UK Politics

General election 2015: Ed Miliband in 'any time' challenge to PM over debates

David Cameron and Ed Miliband Image copyright Getty Images
Image caption One of the three debates would be a head-to-head between the Labour and Conservative leaders

Labour leader Ed Miliband says he will take part in a televised election debate against David Cameron "any time, any place, anywhere".

Mr Miliband told the prime minister to stop "wriggling" out of the three debates, which include a head-to-head between the two leaders.

The PM says he wants them to take place before the election campaign starts.

Earlier, broadcasters offered to bring forward the head-to-head clash currently scheduled for 30 April.

During Prime Minister's Questions in the Commons, the Labour leader accused Mr Cameron of trying to "avoid" their one-on-one debate.

'Different day'

Sky News and Channel 4, which are hosting the event, then released a statement saying they were still preparing for 30 April.

They added: "However, in response to media inquiries following today's PMQs, we would obviously be willing to host a debate on a different day the two main party leaders could agree on."

The general election campaign is likely to start on 30 March, the day when Parliament is expected to be dissolved.

Under the current proposals, as well as the head-to-head clash, two debates hosted by BBC and ITV would feature the leaders of the Conservatives, Labour, the Liberal Democrats, UKIP, the Greens, the SNP and Plaid Cymru.

Image copyright Getty Images
Image caption The broadcasters have proposed two live election debates featuring seven UK political parties

These would take place on ITV on 2 April and the BBC on 16 April.

Mr Cameron has expressed concern about the exclusion of the Democratic Unionist Party from the seven-leader format proposed by the broadcasters, having previously called for the Green Party to be included when they were left out of the first version.

'Discussions continuing'

In the Commons, Mr Miliband challenged the prime minister to say he would be at their head-to-head debate.

After saying "we are having a debate now" and criticising Labour over the economy, Mr Cameron added: "I say let's have these debates, let's get on with them before the election."

Later, the Labour leader added: "David Cameron said today that he would do the live TV debate with me as long as it happened earlier than currently planned.
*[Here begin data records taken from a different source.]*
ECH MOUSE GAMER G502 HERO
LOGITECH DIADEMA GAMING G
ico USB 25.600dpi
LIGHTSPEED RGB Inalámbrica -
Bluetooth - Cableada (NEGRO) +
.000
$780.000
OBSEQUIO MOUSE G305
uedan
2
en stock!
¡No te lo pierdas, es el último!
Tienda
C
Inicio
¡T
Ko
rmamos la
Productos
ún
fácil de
Well that's fine by me.

"I'll do it any time, any place, anywhere because I want these TV debates to happen.

"I think the British public deserves it, and David Cameron should now name the date."

Mr Cameron's official spokesman said: "We have heard lots of different things from different broadcasters for quite some time now.

"It is one for the political parties, but my understanding is that discussions are continuing."